> **PROBLEM**: Work out how many lines in the material below hold the word "diaminobenzidine". Write only the number.

> **DATASET ENTRIES**:
────────────────────────────────────────

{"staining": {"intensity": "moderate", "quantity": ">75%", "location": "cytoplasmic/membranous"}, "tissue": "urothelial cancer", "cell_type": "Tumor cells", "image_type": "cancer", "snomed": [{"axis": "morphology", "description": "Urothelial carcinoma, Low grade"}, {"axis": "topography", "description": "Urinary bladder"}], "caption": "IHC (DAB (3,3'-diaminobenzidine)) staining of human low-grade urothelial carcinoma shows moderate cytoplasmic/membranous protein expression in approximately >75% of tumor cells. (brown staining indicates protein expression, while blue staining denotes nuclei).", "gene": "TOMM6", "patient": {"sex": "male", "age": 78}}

────────────────────────────────────────

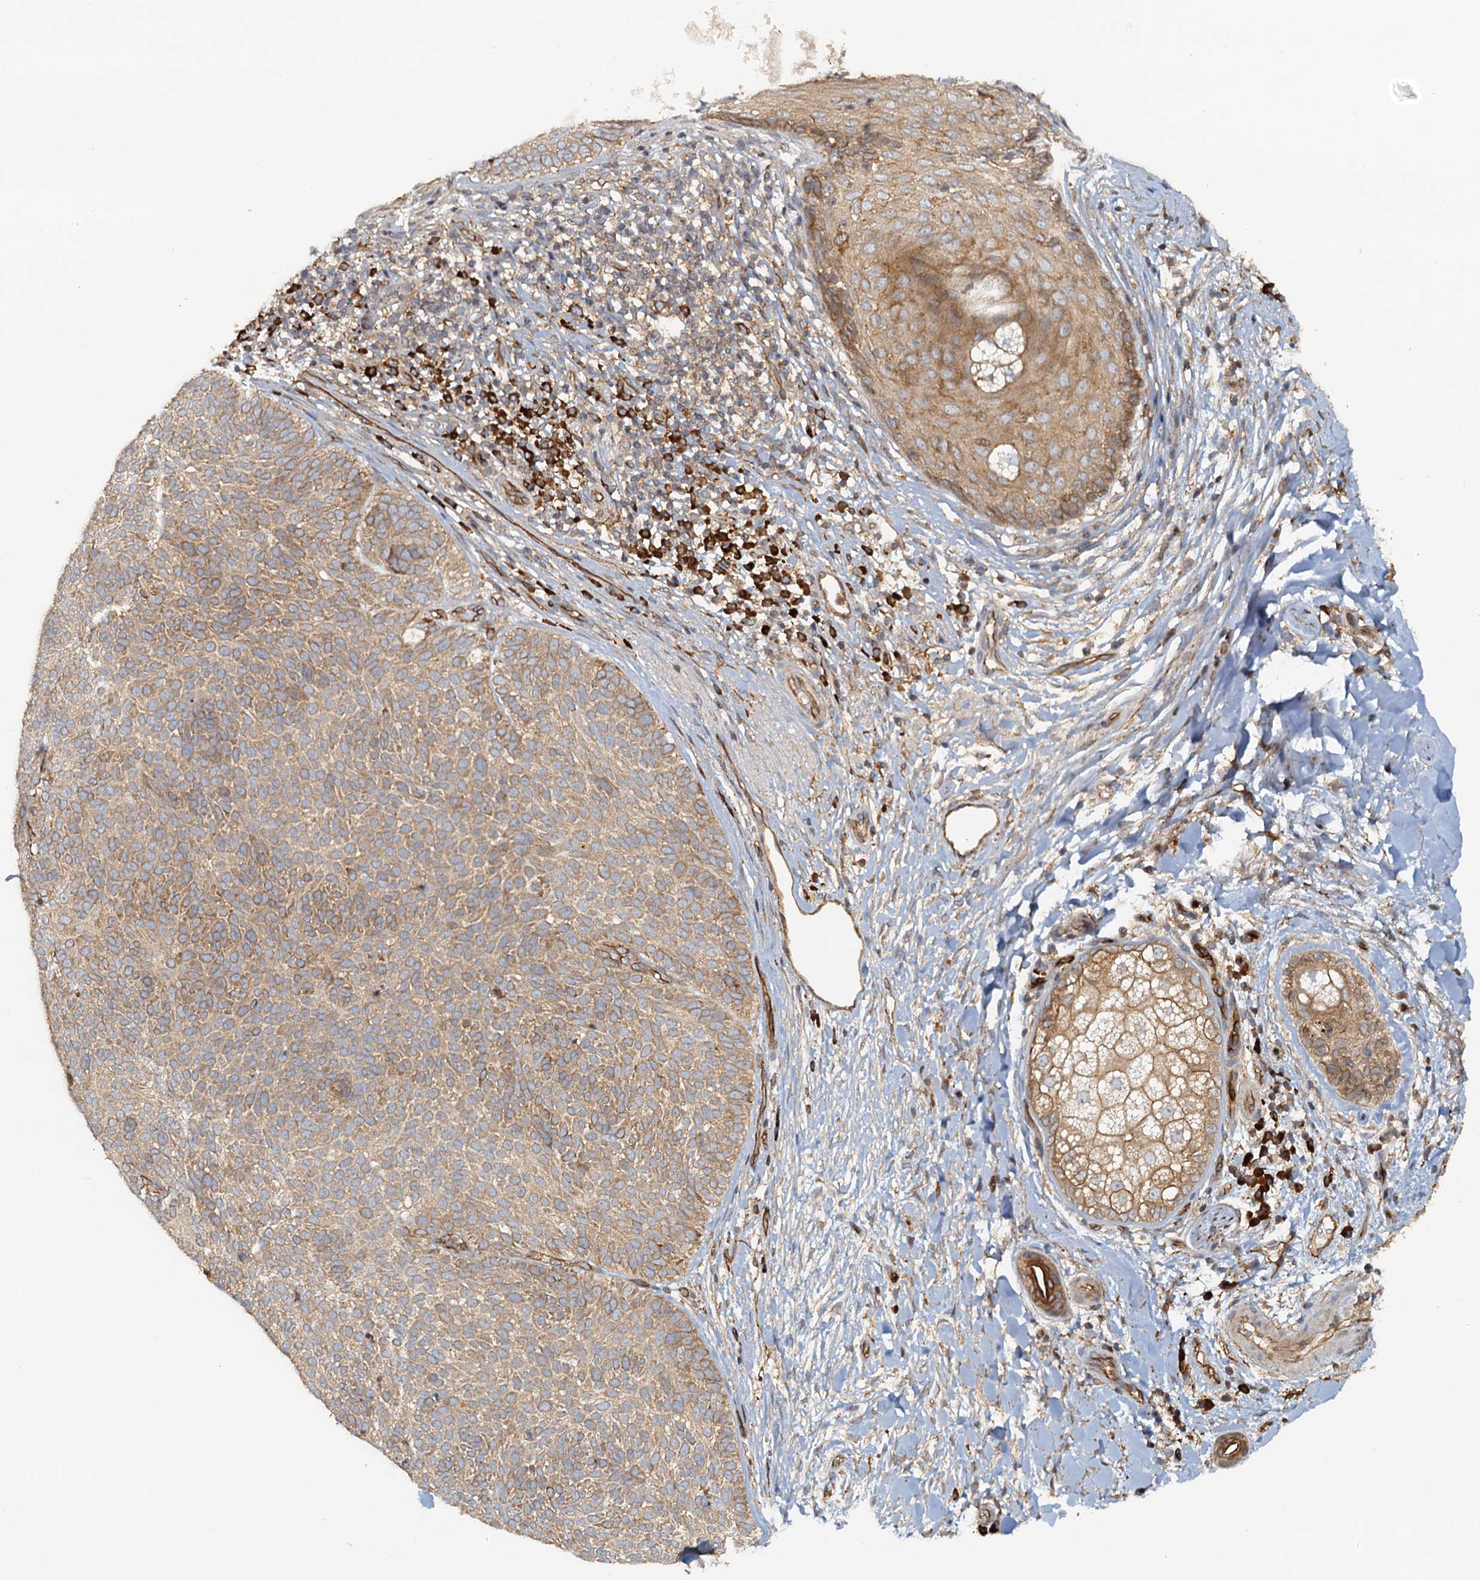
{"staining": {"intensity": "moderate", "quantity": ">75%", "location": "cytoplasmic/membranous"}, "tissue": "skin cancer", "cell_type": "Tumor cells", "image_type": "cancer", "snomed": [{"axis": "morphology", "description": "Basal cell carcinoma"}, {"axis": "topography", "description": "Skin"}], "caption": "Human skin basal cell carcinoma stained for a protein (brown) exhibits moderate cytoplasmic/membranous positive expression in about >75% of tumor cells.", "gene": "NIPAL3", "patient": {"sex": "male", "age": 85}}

────────────────────────────────────────

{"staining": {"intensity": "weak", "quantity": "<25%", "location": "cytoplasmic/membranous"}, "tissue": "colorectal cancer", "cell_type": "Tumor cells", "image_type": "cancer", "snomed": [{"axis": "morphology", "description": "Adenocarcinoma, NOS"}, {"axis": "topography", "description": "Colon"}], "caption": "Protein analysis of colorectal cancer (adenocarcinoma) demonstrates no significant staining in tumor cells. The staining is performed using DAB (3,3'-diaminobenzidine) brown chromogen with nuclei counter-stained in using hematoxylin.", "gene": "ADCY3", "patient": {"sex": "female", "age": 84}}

────────────────────────────────────────

> **THE COMPLETED TASK**: 2